**Task statement:** Write the listing below out again exactly, dropping the images.
==== Entries supplied ====
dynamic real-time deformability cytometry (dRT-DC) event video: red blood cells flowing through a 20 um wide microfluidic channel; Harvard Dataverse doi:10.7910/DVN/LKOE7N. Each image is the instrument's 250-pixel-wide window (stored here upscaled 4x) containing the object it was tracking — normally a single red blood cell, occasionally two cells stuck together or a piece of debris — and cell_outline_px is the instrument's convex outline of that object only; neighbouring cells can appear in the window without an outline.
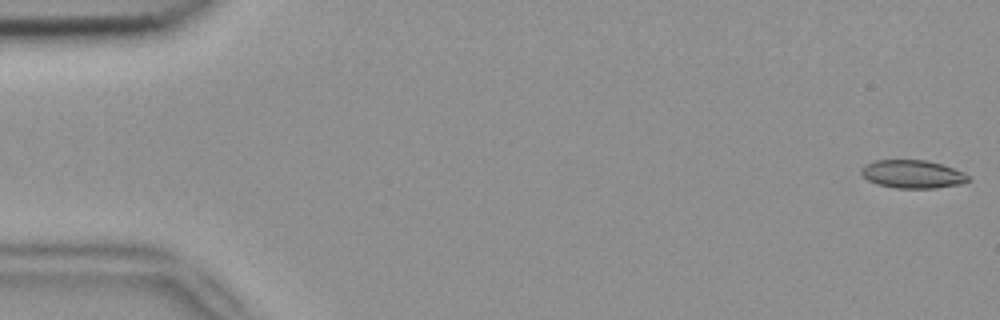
{"species": "common noctule bat (a hibernating species)", "species_latin": "Nyctalus noctula", "temperature_condition": "room temperature", "stored_images_in_passage": 5, "camera_frame_rate_fps": 3000, "um_per_image_px": 0.085, "animal": {"sex": "female", "body_mass_g": 18.4}, "frame": {"image": 1, "passage_image": 1, "time_ms": 0.0, "image_size_px": [1000, 320], "cell_outline_px": [[972, 176], [964, 184], [936, 188], [896, 188], [876, 184], [868, 180], [860, 172], [860, 168], [864, 164], [876, 160], [928, 160], [964, 172]], "centroid_in_image_um": [77.58, 14.8], "position_along_channel_um": 7.4, "area_um2": 17.74}}
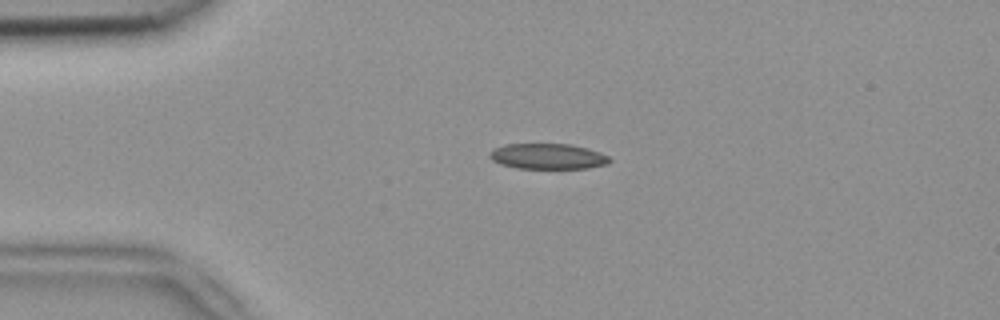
{"frame": {"image": 2, "passage_image": 4, "time_ms": 1.0, "image_size_px": [1000, 320], "cell_outline_px": [[612, 160], [608, 164], [588, 168], [516, 168], [500, 164], [492, 160], [488, 156], [488, 152], [504, 144], [572, 144], [588, 148], [600, 152], [608, 156]], "centroid_in_image_um": [46.57, 13.28], "position_along_channel_um": 38.4, "area_um2": 17.98}}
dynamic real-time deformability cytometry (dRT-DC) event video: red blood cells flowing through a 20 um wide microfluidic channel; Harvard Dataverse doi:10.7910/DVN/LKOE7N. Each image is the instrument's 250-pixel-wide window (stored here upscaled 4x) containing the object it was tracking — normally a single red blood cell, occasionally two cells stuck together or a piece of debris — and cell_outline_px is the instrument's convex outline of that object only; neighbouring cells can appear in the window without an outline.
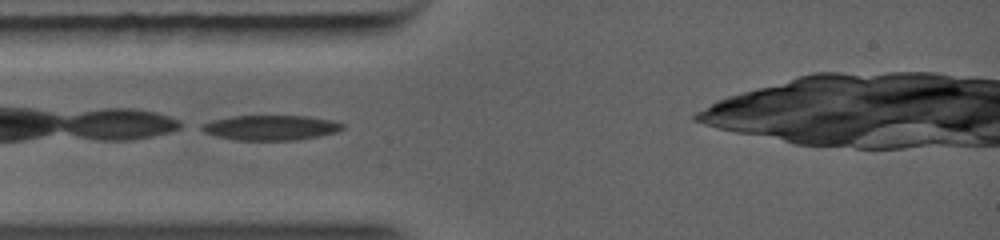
{"species": "common noctule bat (a hibernating species)", "species_latin": "Nyctalus noctula", "temperature_condition": "warm", "stored_images_in_passage": 19, "camera_frame_rate_fps": 5000, "um_per_image_px": 0.085, "animal": {"sex": "female", "body_mass_g": 19.0, "forearm_length_mm": 56.7}, "frame": {"image": 1, "passage_image": 1, "time_ms": 0.0, "image_size_px": [1000, 240], "cell_outline_px": [[344, 128], [332, 132], [312, 136], [284, 140], [248, 140], [224, 136], [208, 132], [200, 128], [200, 124], [212, 120], [232, 116], [304, 116], [332, 120], [344, 124]], "centroid_in_image_um": [23.0, 10.81], "position_along_channel_um": 62.0, "area_um2": 19.48}}
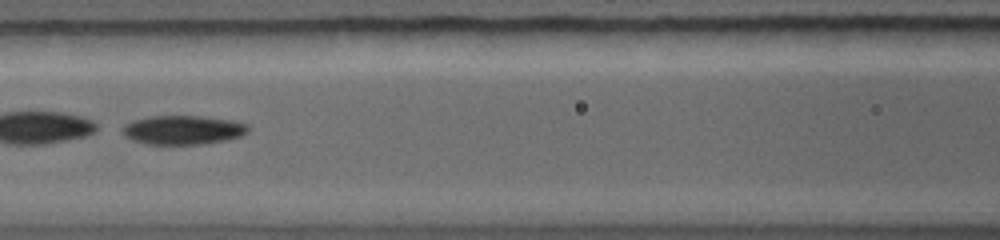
{"frame": {"image": 2, "passage_image": 6, "time_ms": 1.8, "image_size_px": [1000, 240], "cell_outline_px": [[248, 128], [244, 132], [236, 136], [216, 140], [180, 144], [160, 144], [140, 140], [128, 136], [124, 132], [124, 128], [128, 124], [136, 120], [152, 116], [200, 116], [228, 120], [244, 124]], "centroid_in_image_um": [15.53, 11.0], "position_along_channel_um": 151.1, "area_um2": 19.36}}
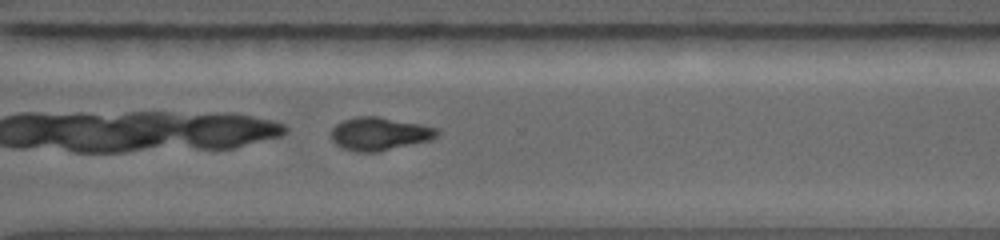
{"frame": {"image": 3, "passage_image": 17, "time_ms": 5.6, "image_size_px": [1000, 240], "cell_outline_px": [[436, 132], [432, 136], [424, 140], [384, 148], [352, 148], [340, 144], [332, 136], [332, 128], [336, 124], [344, 120], [356, 116], [380, 116], [420, 124], [436, 128]], "centroid_in_image_um": [32.22, 11.24], "position_along_channel_um": 338.4, "area_um2": 18.15}}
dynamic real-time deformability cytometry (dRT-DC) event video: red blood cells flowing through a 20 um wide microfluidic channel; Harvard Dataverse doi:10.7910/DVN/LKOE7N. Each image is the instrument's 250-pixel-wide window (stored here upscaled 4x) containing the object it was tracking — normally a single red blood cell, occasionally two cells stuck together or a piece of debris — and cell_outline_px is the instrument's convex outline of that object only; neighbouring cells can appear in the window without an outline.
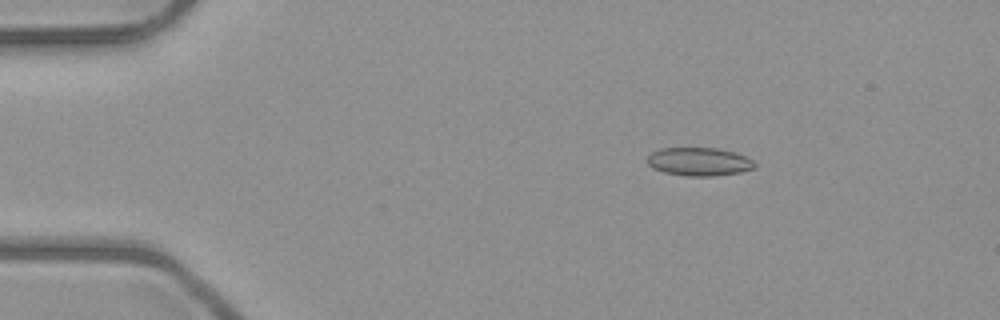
{"species": "common noctule bat (a hibernating species)", "species_latin": "Nyctalus noctula", "temperature_condition": "room temperature", "stored_images_in_passage": 4, "camera_frame_rate_fps": 3000, "um_per_image_px": 0.085, "animal": {"sex": "male", "body_mass_g": 23.1, "forearm_length_mm": 52.7}, "frame": {"image": 1, "passage_image": 2, "time_ms": 2.0, "image_size_px": [1000, 320], "cell_outline_px": [[756, 168], [740, 172], [716, 176], [684, 176], [664, 172], [652, 168], [648, 164], [648, 156], [652, 152], [660, 148], [716, 148], [736, 152], [748, 156], [756, 164]], "centroid_in_image_um": [59.46, 13.74], "position_along_channel_um": 25.5, "area_um2": 17.92}}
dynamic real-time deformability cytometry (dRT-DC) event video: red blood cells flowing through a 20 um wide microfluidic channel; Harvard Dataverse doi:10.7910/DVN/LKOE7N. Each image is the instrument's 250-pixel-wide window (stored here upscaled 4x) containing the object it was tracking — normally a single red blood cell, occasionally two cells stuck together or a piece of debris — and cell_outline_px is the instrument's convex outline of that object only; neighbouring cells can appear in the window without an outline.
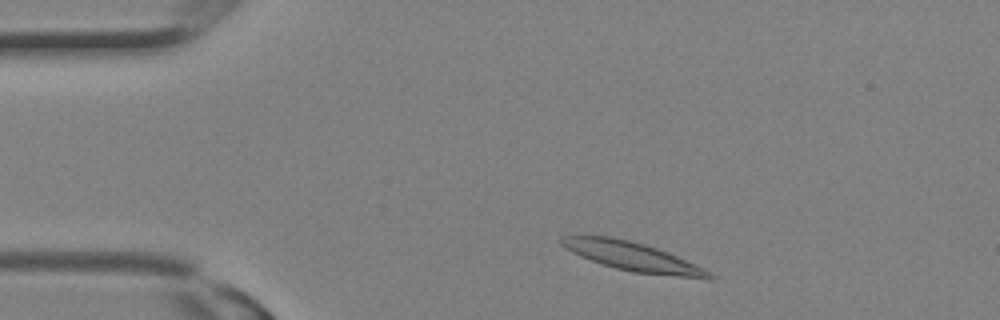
====
**Task answer:**
dynamic real-time deformability cytometry (dRT-DC) event video: red blood cells flowing through a 20 um wide microfluidic channel; Harvard Dataverse doi:10.7910/DVN/LKOE7N. Each image is the instrument's 250-pixel-wide window (stored here upscaled 4x) containing the object it was tracking — normally a single red blood cell, occasionally two cells stuck together or a piece of debris — and cell_outline_px is the instrument's convex outline of that object only; neighbouring cells can appear in the window without an outline.
{"species": "common noctule bat (a hibernating species)", "species_latin": "Nyctalus noctula", "temperature_condition": "room temperature", "stored_images_in_passage": 5, "camera_frame_rate_fps": 3000, "um_per_image_px": 0.085, "animal": {"sex": "female", "body_mass_g": 18.4}, "frame": {"image": 1, "passage_image": 1, "time_ms": 0.0, "image_size_px": [1000, 320], "cell_outline_px": [[972, 176], [964, 184], [936, 188], [896, 188], [876, 184], [868, 180], [860, 172], [860, 168], [864, 164], [876, 160], [928, 160], [964, 172]], "centroid_in_image_um": [77.58, 14.8], "position_along_channel_um": 7.4, "area_um2": 17.74}}
{"frame": {"image": 2, "passage_image": 4, "time_ms": 1.0, "image_size_px": [1000, 320], "cell_outline_px": [[612, 160], [608, 164], [588, 168], [516, 168], [500, 164], [492, 160], [488, 156], [488, 152], [504, 144], [572, 144], [588, 148], [600, 152], [608, 156]], "centroid_in_image_um": [46.57, 13.28], "position_along_channel_um": 38.4, "area_um2": 17.98}}
dynamic real-time deformability cytometry (dRT-DC) event video: red blood cells flowing through a 20 um wide microfluidic channel; Harvard Dataverse doi:10.7910/DVN/LKOE7N. Each image is the instrument's 250-pixel-wide window (stored here upscaled 4x) containing the object it was tracking — normally a single red blood cell, occasionally two cells stuck together or a piece of debris — and cell_outline_px is the instrument's convex outline of that object only; neighbouring cells can appear in the window without an outline.
{"species": "common noctule bat (a hibernating species)", "species_latin": "Nyctalus noctula", "temperature_condition": "warm", "stored_images_in_passage": 19, "camera_frame_rate_fps": 5000, "um_per_image_px": 0.085, "animal": {"sex": "female", "body_mass_g": 19.0, "forearm_length_mm": 56.7}, "frame": {"image": 1, "passage_image": 1, "time_ms": 0.0, "image_size_px": [1000, 240], "cell_outline_px": [[344, 128], [332, 132], [312, 136], [284, 140], [248, 140], [224, 136], [208, 132], [200, 128], [200, 124], [212, 120], [232, 116], [304, 116], [332, 120], [344, 124]], "centroid_in_image_um": [23.0, 10.81], "position_along_channel_um": 62.0, "area_um2": 19.48}}
{"frame": {"image": 2, "passage_image": 6, "time_ms": 1.8, "image_size_px": [1000, 240], "cell_outline_px": [[248, 128], [244, 132], [236, 136], [216, 140], [180, 144], [160, 144], [140, 140], [128, 136], [124, 132], [124, 128], [128, 124], [136, 120], [152, 116], [200, 116], [228, 120], [244, 124]], "centroid_in_image_um": [15.53, 11.0], "position_along_channel_um": 151.1, "area_um2": 19.36}}
{"frame": {"image": 3, "passage_image": 17, "time_ms": 5.6, "image_size_px": [1000, 240], "cell_outline_px": [[436, 132], [432, 136], [424, 140], [384, 148], [352, 148], [340, 144], [332, 136], [332, 128], [336, 124], [344, 120], [356, 116], [380, 116], [420, 124], [436, 128]], "centroid_in_image_um": [32.22, 11.24], "position_along_channel_um": 338.4, "area_um2": 18.15}}
dynamic real-time deformability cytometry (dRT-DC) event video: red blood cells flowing through a 20 um wide microfluidic channel; Harvard Dataverse doi:10.7910/DVN/LKOE7N. Each image is the instrument's 250-pixel-wide window (stored here upscaled 4x) containing the object it was tracking — normally a single red blood cell, occasionally two cells stuck together or a piece of debris — and cell_outline_px is the instrument's convex outline of that object only; neighbouring cells can appear in the window without an outline.
{"species": "common noctule bat (a hibernating species)", "species_latin": "Nyctalus noctula", "temperature_condition": "room temperature", "stored_images_in_passage": 4, "camera_frame_rate_fps": 3000, "um_per_image_px": 0.085, "animal": {"sex": "male", "body_mass_g": 23.1, "forearm_length_mm": 52.7}, "frame": {"image": 1, "passage_image": 2, "time_ms": 2.0, "image_size_px": [1000, 320], "cell_outline_px": [[756, 168], [740, 172], [716, 176], [684, 176], [664, 172], [652, 168], [648, 164], [648, 156], [652, 152], [660, 148], [716, 148], [736, 152], [748, 156], [756, 164]], "centroid_in_image_um": [59.46, 13.74], "position_along_channel_um": 25.5, "area_um2": 17.92}}
dynamic real-time deformability cytometry (dRT-DC) event video: red blood cells flowing through a 20 um wide microfluidic channel; Harvard Dataverse doi:10.7910/DVN/LKOE7N. Each image is the instrument's 250-pixel-wide window (stored here upscaled 4x) containing the object it was tracking — normally a single red blood cell, occasionally two cells stuck together or a piece of debris — and cell_outline_px is the instrument's convex outline of that object only; neighbouring cells can appear in the window without an outline.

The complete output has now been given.